Dubois se rio al escucharla lamentarse por un poco de comida.

—¿Abstinencia de carbohidratos? —preguntó divertido, con una boba sonrisa en la cara.

—No tienes idea —rio ella—. Pronto treparé las paredes...

Dubois se rio y le dijo:

—Dame dos minutos.

Atravesó la calle y le compró dos perritos calientes, los que bañó en mostaza.

En su regreso, se encontró con una mano que sobresalía por entremedio de las ramas de los pinos y entre sus dedos sostenía dos dólares, pero de un juego de mesa.

Eran dólares falsos, de papel, sin valor alguno. Los aceptó riéndose y se los guardó en el saco como recuerdo de ese momento especial y terriblemente extraño.

Puso un perrito caliente entre los dedos desconocidos.  

La joven al otro lado los recibió con gusto.

Cuando la joven se llevó su perrito caliente al otro lado, con mucho cuidado para no arruinarlo por las ramas afiladas, Dubois pudo verla.

Fue apenas un segundo en el que logró deleitarse con esa belleza delicada de piel bronceada y cabello castaño que lo dejó embelesado.

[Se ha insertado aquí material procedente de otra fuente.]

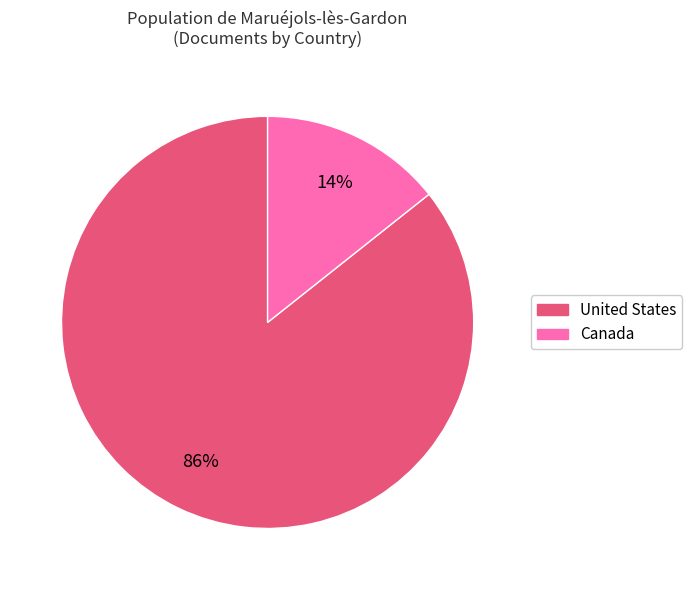

Combined, do Canada and United States account for over 50%?

Yes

Su rostro femenino lo suavizó entero. Fue el alivio que tanto necesitaba.

Los pinos volvieron a cerrarse y no le quedó de otra que conformarse con lo que había sido deleitado. Poco, pero suficiente para sobrevivir un par de días.

—Oh, Dios mío —gimió la joven con la boca llena—. Es lo más rico que he comido nunca. —Chilló emocionada y feliz. Dubois nunca había escuchado a una mujer tan feliz con tan poco—. Podría comerme todo el carrito —rio sin dejar de masticar.

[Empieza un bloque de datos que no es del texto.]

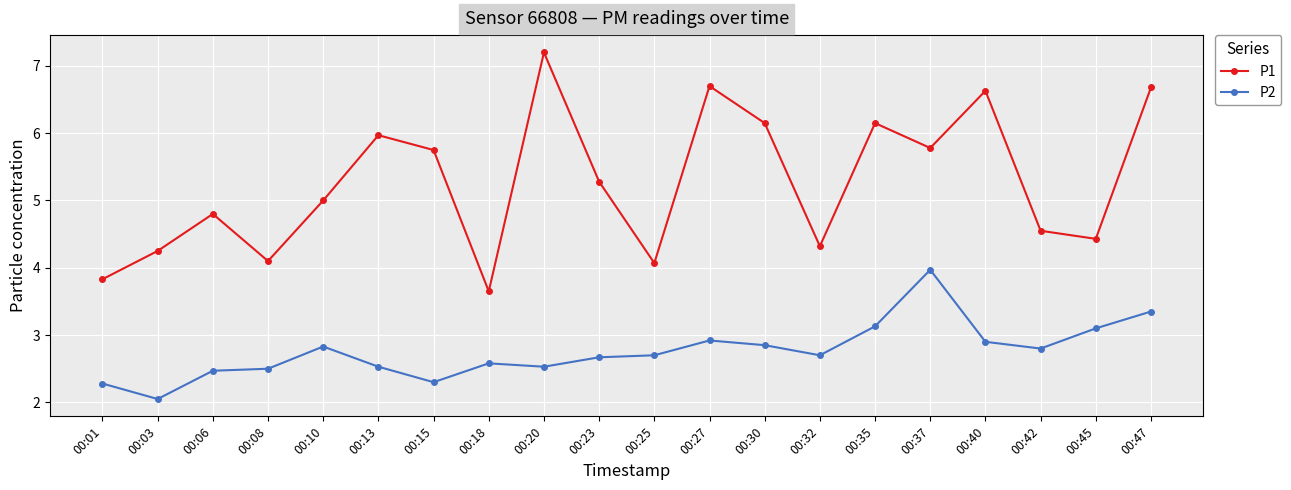

Which series has the largest range (max minus min)?

P1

Dubois se rio fuerte y, como si la vida lo tuviera destinado para ella, ocurrió algo que no lo dejó dormir en las siguientes noches:

—¡Señorita López! —Una voz masculina se oyó al otro lado. La cara de Dubois cambió cuando escuchó ese apellido. Ese maldito apellido—. ¡¿De dónde sacó ese perrito caliente?! ¡No puede comer eso!

—¡Nos descubrieron! —gritó Romina y se carcajeó fuerte—. ¡Huye, sálvate!

Tras eso, todo el lugar se quedó envuelto en silencio.

Su voz desapareció y se llevó con ella la calma que Dubois necesitaba sentir.

—¿Romina? —llamó tocando el empinado que los separaba, pero nadie respondió—. ¿Romina López?

Durante la noche, se quedó sentado en la cama, mirando los dólares falsos que Romina le había entregado como pago, mientras se preguntó si su mente le había inventado para no sentirse tan vacío.